Responding to a U.S. Pacific Command Fleet request, SUPSALV located and documented the wreckage using side-scan sonar and photographs of the helicopter as it lay on the ocean floor during North Pacific operations last spring.
SUPSALV returned to the site this month at the request of the Navy Safety Center with CURV 21, a deep-water, remotely operated vehicle with the ability to meet deep ocean salvage requirements to a maximum depth of 20,000 feet.
The SUPSALV team met the contracted salvage vessel in Guam, completed mobilization of CURV and its deep-lift take-up reel, and departed for the five-day transit. Arriving on the crash site March17, the team began recovery operations. Pulled from its depth of 19,075 FSW, the MH-60S’s recovery broke SUPSALV’s own world depth record for an aircraft recovery.
The salvage vessel will proceed to Fleet Activities Yokosuka where the MH-60S will be offloaded for transport back to the United States.

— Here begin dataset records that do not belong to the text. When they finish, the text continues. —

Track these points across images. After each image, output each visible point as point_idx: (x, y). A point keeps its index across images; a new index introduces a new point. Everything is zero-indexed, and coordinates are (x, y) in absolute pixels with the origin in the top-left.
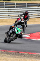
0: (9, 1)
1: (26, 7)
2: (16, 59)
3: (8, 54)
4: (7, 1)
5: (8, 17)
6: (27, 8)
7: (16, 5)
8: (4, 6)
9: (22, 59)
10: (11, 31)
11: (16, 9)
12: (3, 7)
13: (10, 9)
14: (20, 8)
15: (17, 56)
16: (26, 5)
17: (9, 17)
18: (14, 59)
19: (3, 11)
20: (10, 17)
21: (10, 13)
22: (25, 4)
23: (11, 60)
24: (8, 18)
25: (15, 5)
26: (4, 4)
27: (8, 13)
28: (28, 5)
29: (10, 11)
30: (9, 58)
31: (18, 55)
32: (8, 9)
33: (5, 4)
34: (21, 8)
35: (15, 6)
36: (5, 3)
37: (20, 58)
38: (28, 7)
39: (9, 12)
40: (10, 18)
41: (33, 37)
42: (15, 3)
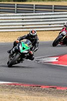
0: (23, 1)
1: (52, 11)
2: (34, 97)
3: (22, 89)
4: (20, 1)
5: (22, 28)
6: (53, 13)
7: (36, 8)
8: (14, 10)
9: (46, 98)
10: (14, 49)
11: (35, 15)
12: (14, 12)
13: (26, 16)
14: (42, 14)
15: (37, 93)
16: (52, 8)
17: (24, 28)
18: (32, 97)
19: (13, 18)
20: (26, 28)
21: (26, 22)
22: (50, 7)
23: (27, 99)
24: (21, 30)
25: (33, 8)
26: (14, 7)
27: (22, 22)
28: (55, 9)
29: (26, 19)
30: (23, 97)
31: (39, 91)
32: (22, 14)
33: (17, 7)
34: (44, 14)
35: (33, 10)
36: (17, 4)
37: (42, 96)
38: (55, 11)
39: (23, 19)
40: (25, 30)
41: (63, 61)
42: (33, 5)
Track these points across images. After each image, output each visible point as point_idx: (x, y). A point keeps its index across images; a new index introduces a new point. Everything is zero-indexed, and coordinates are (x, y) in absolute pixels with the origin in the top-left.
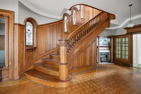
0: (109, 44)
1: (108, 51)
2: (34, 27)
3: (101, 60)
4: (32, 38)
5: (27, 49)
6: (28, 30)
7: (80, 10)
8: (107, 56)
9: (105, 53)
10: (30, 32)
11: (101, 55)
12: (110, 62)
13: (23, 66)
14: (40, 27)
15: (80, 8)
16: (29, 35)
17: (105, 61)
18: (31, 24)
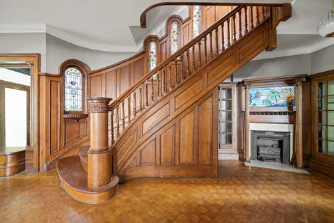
0: (290, 104)
1: (286, 128)
2: (84, 76)
3: (258, 154)
4: (80, 98)
5: (65, 118)
6: (72, 83)
7: (189, 19)
8: (281, 144)
9: (276, 133)
10: (76, 85)
11: (258, 138)
12: (293, 163)
13: (57, 149)
14: (96, 74)
15: (191, 12)
16: (74, 92)
17: (274, 160)
18: (78, 71)
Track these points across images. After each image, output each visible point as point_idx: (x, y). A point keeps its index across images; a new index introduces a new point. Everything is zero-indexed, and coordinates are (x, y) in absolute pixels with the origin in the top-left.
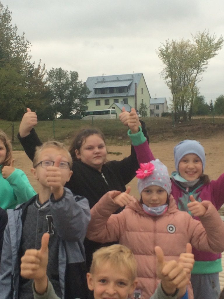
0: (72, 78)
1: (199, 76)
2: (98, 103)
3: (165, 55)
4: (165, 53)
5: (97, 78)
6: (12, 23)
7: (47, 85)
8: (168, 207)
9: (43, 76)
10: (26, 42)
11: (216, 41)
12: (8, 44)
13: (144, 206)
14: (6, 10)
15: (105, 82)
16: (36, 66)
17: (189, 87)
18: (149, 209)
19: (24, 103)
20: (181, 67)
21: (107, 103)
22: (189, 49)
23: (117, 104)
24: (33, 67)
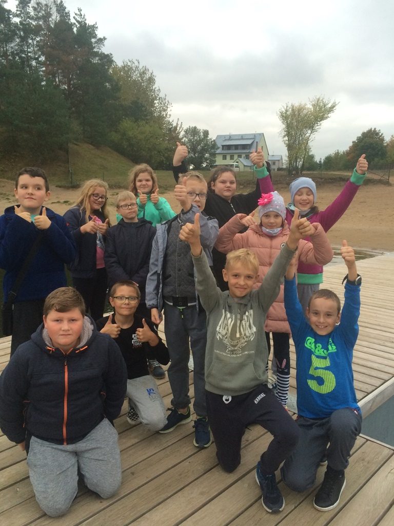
0: (204, 135)
1: (312, 136)
2: (225, 158)
3: (284, 117)
4: (284, 115)
5: (225, 136)
6: (156, 86)
7: (183, 140)
8: (283, 230)
9: (180, 133)
10: (167, 102)
11: (329, 106)
12: (152, 105)
13: (263, 228)
14: (152, 74)
15: (232, 140)
16: (175, 124)
17: (303, 145)
18: (267, 230)
19: (164, 156)
20: (297, 127)
21: (232, 158)
22: (305, 112)
23: (240, 159)
24: (172, 125)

“As a whole, this operation was fast-paced and entirely successful,” said Bryan Blake, SUPSALV’s Deep Ocean Program Manager. “Our efforts validated the Navy’s deep ocean search and recovery requirements. The capability to recover the airframe and make it available to determine the cause of the accident is a huge plus helping to ensure Naval Aviation safety.
The Navy’s Supervisor of Salvage and Diving provides technical, operational, and emergency support to the Navy, Department of Defense, and other federal agencies in the ocean engineering disciplines of marine salvage, towing, pollution control and abatement, diving and diving system safety, and certification, diving, and salvage equipment procurement, and underwater ship husbandry.